The barber switched from using scissors to electric clippers. With a load click they began to buzz.
“What part of the States are you from?” he asked over the buzzing.
One of the boys from the bench said something I couldn’t hear and they laughed again. I wished I could join in and have a laugh too. I hadn’t talked to any boys my age since arriving in New Zealand.
Before I could answer, the barber continued, “I’ve got a nephew in, ah, let me think… Tampa Bay.” He paused a moment to consider. “Yeah. Tampa Bay. Maybe you know him? Name’s Nick? Nick Botica? Big bloke, used to be a panel beater [straightener of automobile bodies]. Loves to knock ‘em back when he’s on the piss [enjoys a few beers when he has the opportunity]. But mind you, he won’t be laughed at, chafed at, or slung shit at! Haha! Not old Nick!”
“Sorry,” I replied. “I’m from Cali…”
“Never mind,” said the barber. “Not to worry. She’ll be right!”

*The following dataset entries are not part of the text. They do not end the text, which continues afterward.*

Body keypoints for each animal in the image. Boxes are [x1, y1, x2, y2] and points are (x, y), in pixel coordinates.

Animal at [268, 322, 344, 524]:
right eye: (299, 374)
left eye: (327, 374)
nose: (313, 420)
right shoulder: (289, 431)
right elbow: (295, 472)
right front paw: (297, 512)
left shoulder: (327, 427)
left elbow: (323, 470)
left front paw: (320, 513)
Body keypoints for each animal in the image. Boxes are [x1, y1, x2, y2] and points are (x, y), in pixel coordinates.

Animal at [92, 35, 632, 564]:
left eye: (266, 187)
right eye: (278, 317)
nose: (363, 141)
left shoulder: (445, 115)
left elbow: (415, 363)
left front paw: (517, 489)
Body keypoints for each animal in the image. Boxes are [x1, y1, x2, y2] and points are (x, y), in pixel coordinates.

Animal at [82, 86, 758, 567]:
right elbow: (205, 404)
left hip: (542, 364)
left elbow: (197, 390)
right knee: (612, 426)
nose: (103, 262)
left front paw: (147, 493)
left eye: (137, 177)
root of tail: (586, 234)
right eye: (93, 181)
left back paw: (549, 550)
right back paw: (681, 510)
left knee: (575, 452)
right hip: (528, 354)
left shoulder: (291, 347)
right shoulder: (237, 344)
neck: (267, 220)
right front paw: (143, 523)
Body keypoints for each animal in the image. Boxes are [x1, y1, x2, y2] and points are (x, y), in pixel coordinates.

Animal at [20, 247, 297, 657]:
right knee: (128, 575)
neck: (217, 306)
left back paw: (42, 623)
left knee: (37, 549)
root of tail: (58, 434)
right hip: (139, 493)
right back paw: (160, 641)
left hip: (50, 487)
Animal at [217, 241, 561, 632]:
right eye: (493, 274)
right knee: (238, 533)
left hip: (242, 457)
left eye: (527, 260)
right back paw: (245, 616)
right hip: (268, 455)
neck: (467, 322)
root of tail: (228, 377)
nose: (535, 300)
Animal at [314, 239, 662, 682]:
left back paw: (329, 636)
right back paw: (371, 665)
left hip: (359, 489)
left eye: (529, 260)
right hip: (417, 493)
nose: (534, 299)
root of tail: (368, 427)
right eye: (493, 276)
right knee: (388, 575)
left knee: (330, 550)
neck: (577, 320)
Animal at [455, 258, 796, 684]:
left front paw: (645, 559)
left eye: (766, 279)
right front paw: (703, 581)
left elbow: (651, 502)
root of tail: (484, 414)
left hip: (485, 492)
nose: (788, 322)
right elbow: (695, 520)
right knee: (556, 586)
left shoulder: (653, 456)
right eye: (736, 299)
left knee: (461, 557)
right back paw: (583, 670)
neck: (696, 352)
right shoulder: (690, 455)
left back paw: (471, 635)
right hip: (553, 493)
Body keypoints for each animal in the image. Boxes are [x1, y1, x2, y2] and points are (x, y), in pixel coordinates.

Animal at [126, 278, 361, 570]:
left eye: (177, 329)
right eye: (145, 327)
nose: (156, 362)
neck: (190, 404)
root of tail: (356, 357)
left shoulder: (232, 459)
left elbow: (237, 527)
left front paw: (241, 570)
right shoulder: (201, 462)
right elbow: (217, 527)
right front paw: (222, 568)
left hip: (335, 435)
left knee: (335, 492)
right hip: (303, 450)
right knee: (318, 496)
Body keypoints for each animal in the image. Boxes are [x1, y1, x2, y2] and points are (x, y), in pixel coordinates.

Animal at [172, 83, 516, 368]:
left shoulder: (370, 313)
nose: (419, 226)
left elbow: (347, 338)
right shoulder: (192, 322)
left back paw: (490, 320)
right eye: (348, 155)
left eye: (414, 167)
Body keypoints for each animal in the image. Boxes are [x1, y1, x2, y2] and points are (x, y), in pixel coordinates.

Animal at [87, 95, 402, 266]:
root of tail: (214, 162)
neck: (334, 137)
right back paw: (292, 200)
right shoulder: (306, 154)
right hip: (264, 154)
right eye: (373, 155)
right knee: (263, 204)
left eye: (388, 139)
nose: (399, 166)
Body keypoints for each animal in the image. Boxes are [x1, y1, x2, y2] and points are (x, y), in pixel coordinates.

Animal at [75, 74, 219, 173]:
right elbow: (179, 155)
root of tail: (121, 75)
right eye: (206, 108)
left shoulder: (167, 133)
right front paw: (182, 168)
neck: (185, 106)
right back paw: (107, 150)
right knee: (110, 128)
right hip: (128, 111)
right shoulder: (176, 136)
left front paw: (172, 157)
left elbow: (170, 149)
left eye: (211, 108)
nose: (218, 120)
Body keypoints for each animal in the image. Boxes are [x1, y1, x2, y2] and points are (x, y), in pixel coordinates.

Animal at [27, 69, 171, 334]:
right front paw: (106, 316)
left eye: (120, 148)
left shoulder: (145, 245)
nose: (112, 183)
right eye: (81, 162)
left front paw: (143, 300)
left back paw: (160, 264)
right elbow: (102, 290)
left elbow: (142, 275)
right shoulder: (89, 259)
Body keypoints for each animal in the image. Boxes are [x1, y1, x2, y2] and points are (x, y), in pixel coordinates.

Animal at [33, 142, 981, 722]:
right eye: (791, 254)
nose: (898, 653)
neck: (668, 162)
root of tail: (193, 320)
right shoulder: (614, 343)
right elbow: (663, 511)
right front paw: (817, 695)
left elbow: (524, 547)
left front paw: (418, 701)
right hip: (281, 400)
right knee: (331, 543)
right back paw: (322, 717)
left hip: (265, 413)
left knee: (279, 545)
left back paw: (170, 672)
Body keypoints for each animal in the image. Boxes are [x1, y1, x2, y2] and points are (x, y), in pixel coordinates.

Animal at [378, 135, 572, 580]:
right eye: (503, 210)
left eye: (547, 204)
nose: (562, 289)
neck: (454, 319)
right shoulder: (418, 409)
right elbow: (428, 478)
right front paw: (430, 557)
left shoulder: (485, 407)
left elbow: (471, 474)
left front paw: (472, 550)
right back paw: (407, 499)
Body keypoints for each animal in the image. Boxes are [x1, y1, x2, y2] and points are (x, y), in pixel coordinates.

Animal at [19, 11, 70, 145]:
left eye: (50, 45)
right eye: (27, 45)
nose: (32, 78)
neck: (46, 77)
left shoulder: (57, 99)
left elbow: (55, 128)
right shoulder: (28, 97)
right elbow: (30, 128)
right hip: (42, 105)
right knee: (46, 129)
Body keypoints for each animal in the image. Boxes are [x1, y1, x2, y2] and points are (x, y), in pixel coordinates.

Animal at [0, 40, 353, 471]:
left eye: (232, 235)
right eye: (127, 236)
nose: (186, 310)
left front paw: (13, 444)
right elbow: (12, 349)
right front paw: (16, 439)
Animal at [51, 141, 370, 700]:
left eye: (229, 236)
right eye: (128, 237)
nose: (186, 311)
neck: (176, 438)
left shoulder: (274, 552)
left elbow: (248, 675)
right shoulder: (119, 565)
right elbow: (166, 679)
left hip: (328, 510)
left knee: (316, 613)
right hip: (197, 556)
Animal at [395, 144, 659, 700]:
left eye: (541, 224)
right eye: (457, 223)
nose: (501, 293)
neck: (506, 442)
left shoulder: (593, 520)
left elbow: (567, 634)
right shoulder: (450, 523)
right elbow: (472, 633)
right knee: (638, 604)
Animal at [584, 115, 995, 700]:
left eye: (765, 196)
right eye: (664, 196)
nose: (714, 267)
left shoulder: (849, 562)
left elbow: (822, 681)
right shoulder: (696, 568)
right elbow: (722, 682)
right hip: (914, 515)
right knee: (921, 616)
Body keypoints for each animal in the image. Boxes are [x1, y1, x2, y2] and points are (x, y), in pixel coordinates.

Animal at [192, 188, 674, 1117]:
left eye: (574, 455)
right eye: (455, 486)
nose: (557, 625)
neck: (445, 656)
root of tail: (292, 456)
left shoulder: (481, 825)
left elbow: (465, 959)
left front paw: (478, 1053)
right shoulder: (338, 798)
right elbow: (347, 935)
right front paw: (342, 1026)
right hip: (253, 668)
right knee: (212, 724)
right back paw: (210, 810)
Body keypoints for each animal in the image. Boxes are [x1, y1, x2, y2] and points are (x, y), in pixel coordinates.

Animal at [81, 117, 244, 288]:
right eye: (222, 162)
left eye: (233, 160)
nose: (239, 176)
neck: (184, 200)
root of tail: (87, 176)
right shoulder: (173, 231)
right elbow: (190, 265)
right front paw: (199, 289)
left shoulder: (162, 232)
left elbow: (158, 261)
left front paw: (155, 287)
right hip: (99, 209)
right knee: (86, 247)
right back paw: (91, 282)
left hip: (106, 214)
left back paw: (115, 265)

“Shelby who?” I asked. I had been hearing this person’s name since the day I arrived in New Zealand. Shelby Wright? I didn’t even know if it was a boy’s name or a girl’s, yet it was on everyone’s lips. Shelby Wright!
With a click the clippers stopped buzzing and the laughter of the boys entered my consciousness.
What was so funny, I wondered?
The barber stepped back from his work and I glimpsed myself in the mirror. 
It was me that was funny. 
“Whaaa?” I gasped. I was stunned. All that remained of my hair was a tuft of whitish blonde, perched at the very top of my pale, shiny cranium. The rest was gone! No more Viva Las Vegas for me. My head looked rather like a small white dove was attempting to land on an overturned china bowl, flapping it’s wings for balance. 
Only nowhere near as beautiful. Some things are too horrible and I had to look away. 
Seeing this, the barber spoke.
“No need for the collywobbles, young sir,” he said. “Avonmore College. Mister Hamilton. Short means short, to some. There, there, sir, Shelby Wright!”